When we did surveys, we asked women, “Of these names, who gives you the strongest sense of self-empowerment?” The goal is for women to go after the power to care for themselves—so who better than Dr. Angelou?
DW: How much has Angelou been involved?
CCG: She lives here, but she is busy, and probably a lot of people have wanted to name things after her. But this has been something she’s really taken on as a personal interest. When we had a press conference to introduce the center to the community, she came and she said she’d be happy to take questions.
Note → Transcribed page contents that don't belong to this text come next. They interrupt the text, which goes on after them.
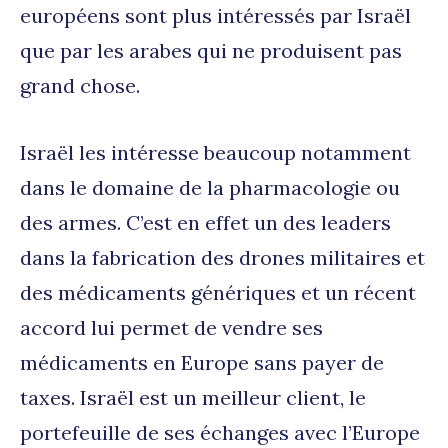
européens sont plus intéressés par Israël
que par les arabes qui ne produisent pas
grand chose.
Israël les intéresse beaucoup notamment
dans le domaine de la pharmacologie ou
des armes. C’est en effet un des leaders
dans la fabrication des drones militaires et
des médicaments génériques et un récent
accord lui permet de vendre ses
médicaments en Europe sans payer de
taxes. Israël est un meilleur client, le
portefeuille de ses échanges avec l’Europe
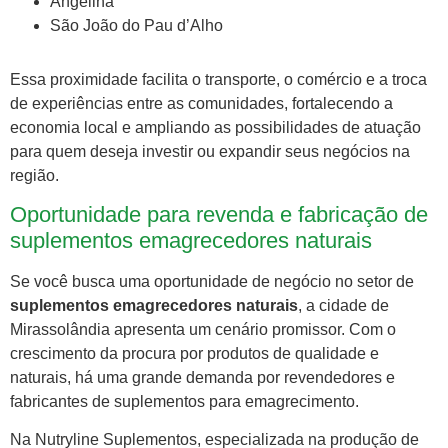
Angelina
São João do Pau d’Alho
Essa proximidade facilita o transporte, o comércio e a troca
de experiências entre as comunidades, fortalecendo a
economia local e ampliando as possibilidades de atuação
para quem deseja investir ou expandir seus negócios na
região.
Oportunidade para revenda e fabricação de
suplementos emagrecedores naturais
Se você busca uma oportunidade de negócio no setor de
suplementos emagrecedores naturais
, a cidade de
Mirassolândia apresenta um cenário promissor. Com o
crescimento da procura por produtos de qualidade e
naturais, há uma grande demanda por revendedores e
fabricantes de suplementos para emagrecimento.
Na Nutryline Suplementos, especializada na produção de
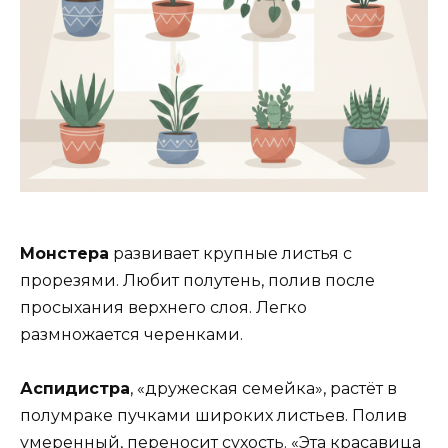
Монстера
развивает крупные листья с
прорезями. Любит полутень, полив после
просыхания верхнего слоя. Легко
размножается черенками.
Аспидистра
, «дружеская семейка», растёт в
полумраке пучками широких листьев. Полив
умеренный, переносит сухость. «Эта красавица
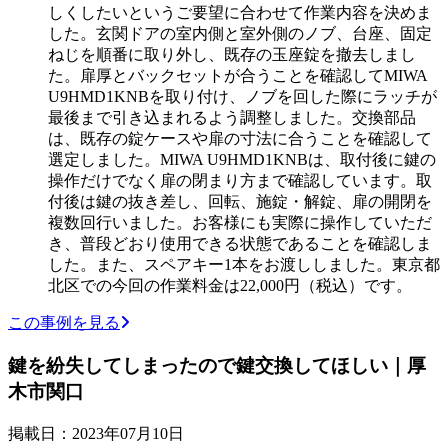
しくしたいというご要望に合わせて作業内容を決めま
した。玄関ドアの室内側と室外側のノブ、台座、固定
ねじを順番に取り外し、既存の玉座錠を撤去しまし
た。扉厚とバックセットが合うことを確認してMIWA
U9HMD1KNBを取り付け、ノブを回した際にラッチが
最後まで引き込まれるよう調整しました。交換部品
は、既存の錠ケースや扉の寸法に合うことを確認して
選定しました。MIWA U9HMD1KNBは、取付後に鍵の
操作だけでなく扉の閉まり方まで確認しています。取
付後は鍵の抜き差し、回転、施錠・解錠、扉の開閉を
複数回行いました。お客様にも実際に操作していただ
き、普段どおり使用できる状態であることを確認しま
した。また、スペアキー1本をお渡ししました。東京都
北区での今回の作業料金は22,000円（税込）です。
この事例を見る
鍵を紛失してしまったので鍵交換してほしい｜厚
木市関口
掲載日：2023年07月10日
She’s shown a special interest—I think it’s touched her heart.
DW: How are you making the center’s mission go global?
CCG: We held a two-and-a-half-day summit to look at health internationally. Our goal was to bring people from around the world and cover every subject we could squeeze in.
One thing we covered is how, depending on where you live, you [might] believe you have the best care in the world.
While 99 percent of infant mortality in childbirth happens outside our country, there are some places in the U.S. with worse infant mortality than you’d find in other countries. It’s not a one-way street—we could learn a lot from other countries, and collaborate with other countries, to help people here.
DW: How does our health care suffer the most here?
CCG: I was invited to the UN a couple of months ago to talk about women’s health and rural America. One of the things that we were asked to do was compare rural and urban women. Some of the problems with health care here have to do with access. For some women in rural areas, there’s one ob-gyn in a four- or seven-county region, so that creates a risk for complications during pregnancy.
Another thing in rural life is a lack of child care. Rural women tend to be less likely to seek health care because there’s no one to leave their kids with.
DW: How does the center address some of these problems?
CCG: We work with women’s health navigators. Our navigator team is a partnership between general women’s health navigators and disease-specific navigators (e.g., they specialize in stroke, heart disease, cancer). Depending on the reason for admission, each woman is assigned a specific navigator who talks to the patient about her illness or reason for admission. The navigator then spends time discussing preventive care and future wellness. This includes the importance of routine primary care visits and essential, age-specific preventive measures. We actually go one step further: if you need any preventive or wellness services (e.g., a mammogram), the same navigator schedules the appointment for you, and then we follow up two days after the appointment to make sure you went. It’s a more holistic, “easy-for-the patient” approach.
Educating patients about what they should have is one thing—but making it easy for them to have that access is another.
DW: What was the last great book you read?
CCG: It was The Women of Berkshire Hathaway [by Karen Linder], looking at women who work for Warren Buffett and the few women who are CEOs at Berkshire Hathaway companies. Some of the book includes their travels as immigrants from their original countries, and how they grew up to be these women he really respects. Very interesting! DW
Katrina Brown Hunt has written for Fortune Small Business, Smart Money, and the Seattle Times.